# Your Pet Photos



## MeAgain (Dec 1, 2018)

One of two favorite pets we had several years ago, but got too old to keep up the work and trimming of hooves. 

We really miss that beautiful Hew Haw every morning and our horses beauty running.


----------



## SeaBreeze (Dec 1, 2018)

I never had any large pets like a donkey or horse, thanks for sharing your photo, your horse is beautiful....they seem to be good buddies.


----------



## Marie5656 (Dec 1, 2018)

*I am the resident rat owner here in these parts.  My current pair are Max (the solid color) and Bear, black and white.

*


----------



## Pinky (Jan 9, 2019)

Abbi Nutmeg, my grandpup.

I wish I'd had the opportunity to have had contact with horses when I lived
in rural Alberta as a kid. They are fascinating and beautiful.

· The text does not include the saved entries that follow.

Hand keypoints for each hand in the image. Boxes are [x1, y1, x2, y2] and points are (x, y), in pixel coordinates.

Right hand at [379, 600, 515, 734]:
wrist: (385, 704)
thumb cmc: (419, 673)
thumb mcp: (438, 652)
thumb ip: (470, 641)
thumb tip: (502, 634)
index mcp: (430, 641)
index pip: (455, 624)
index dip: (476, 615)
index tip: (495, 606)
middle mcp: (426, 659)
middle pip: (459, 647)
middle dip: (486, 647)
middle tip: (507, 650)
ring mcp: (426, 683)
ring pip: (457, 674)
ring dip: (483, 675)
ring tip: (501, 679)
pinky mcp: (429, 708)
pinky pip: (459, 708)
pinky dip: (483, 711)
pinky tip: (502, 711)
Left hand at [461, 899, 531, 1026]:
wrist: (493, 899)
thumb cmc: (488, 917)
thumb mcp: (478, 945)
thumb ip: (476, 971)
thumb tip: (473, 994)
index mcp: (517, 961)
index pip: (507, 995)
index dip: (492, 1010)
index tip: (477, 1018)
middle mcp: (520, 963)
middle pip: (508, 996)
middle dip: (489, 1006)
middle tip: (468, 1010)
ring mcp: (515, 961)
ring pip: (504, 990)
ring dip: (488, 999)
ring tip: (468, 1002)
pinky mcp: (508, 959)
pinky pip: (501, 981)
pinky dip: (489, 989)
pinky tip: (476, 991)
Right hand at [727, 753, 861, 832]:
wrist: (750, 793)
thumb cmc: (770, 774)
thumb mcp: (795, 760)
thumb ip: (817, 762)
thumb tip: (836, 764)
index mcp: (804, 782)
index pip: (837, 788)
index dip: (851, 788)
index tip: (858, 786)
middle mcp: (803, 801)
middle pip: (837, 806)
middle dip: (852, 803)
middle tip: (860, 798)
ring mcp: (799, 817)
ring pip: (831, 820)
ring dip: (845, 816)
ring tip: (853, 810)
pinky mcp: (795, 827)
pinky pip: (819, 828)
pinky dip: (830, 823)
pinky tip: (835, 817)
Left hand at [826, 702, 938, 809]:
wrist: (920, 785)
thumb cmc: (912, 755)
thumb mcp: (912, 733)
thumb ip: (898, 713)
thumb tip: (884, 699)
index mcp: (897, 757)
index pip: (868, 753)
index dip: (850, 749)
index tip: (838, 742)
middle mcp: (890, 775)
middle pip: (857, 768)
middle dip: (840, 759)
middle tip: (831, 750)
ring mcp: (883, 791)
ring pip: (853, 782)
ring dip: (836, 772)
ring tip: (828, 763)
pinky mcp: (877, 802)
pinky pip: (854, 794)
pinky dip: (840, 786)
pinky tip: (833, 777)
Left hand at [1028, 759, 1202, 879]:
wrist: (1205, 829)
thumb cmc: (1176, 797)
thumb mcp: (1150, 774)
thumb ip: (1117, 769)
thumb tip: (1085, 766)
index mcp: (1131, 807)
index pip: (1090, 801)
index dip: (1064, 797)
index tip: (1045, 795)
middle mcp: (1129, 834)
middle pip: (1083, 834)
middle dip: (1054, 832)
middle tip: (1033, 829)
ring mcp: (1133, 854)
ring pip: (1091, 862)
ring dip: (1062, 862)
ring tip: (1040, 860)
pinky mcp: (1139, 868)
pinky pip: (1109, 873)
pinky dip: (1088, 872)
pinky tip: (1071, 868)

My nephew and his wife have had rats for years and years. She used to
smuggle them home from the University lab where she worked. They all
had different personalities.


----------



## -Oy- (Jan 9, 2019)

Here's Jasmine - conemplating bad things withthat decoration


----------



## hollydolly (Jan 9, 2019)

Pinky said:


> View attachment 61139
> 
> Abbi Nutmeg, my grandpup.
> 
> ...



Just Beautiful


----------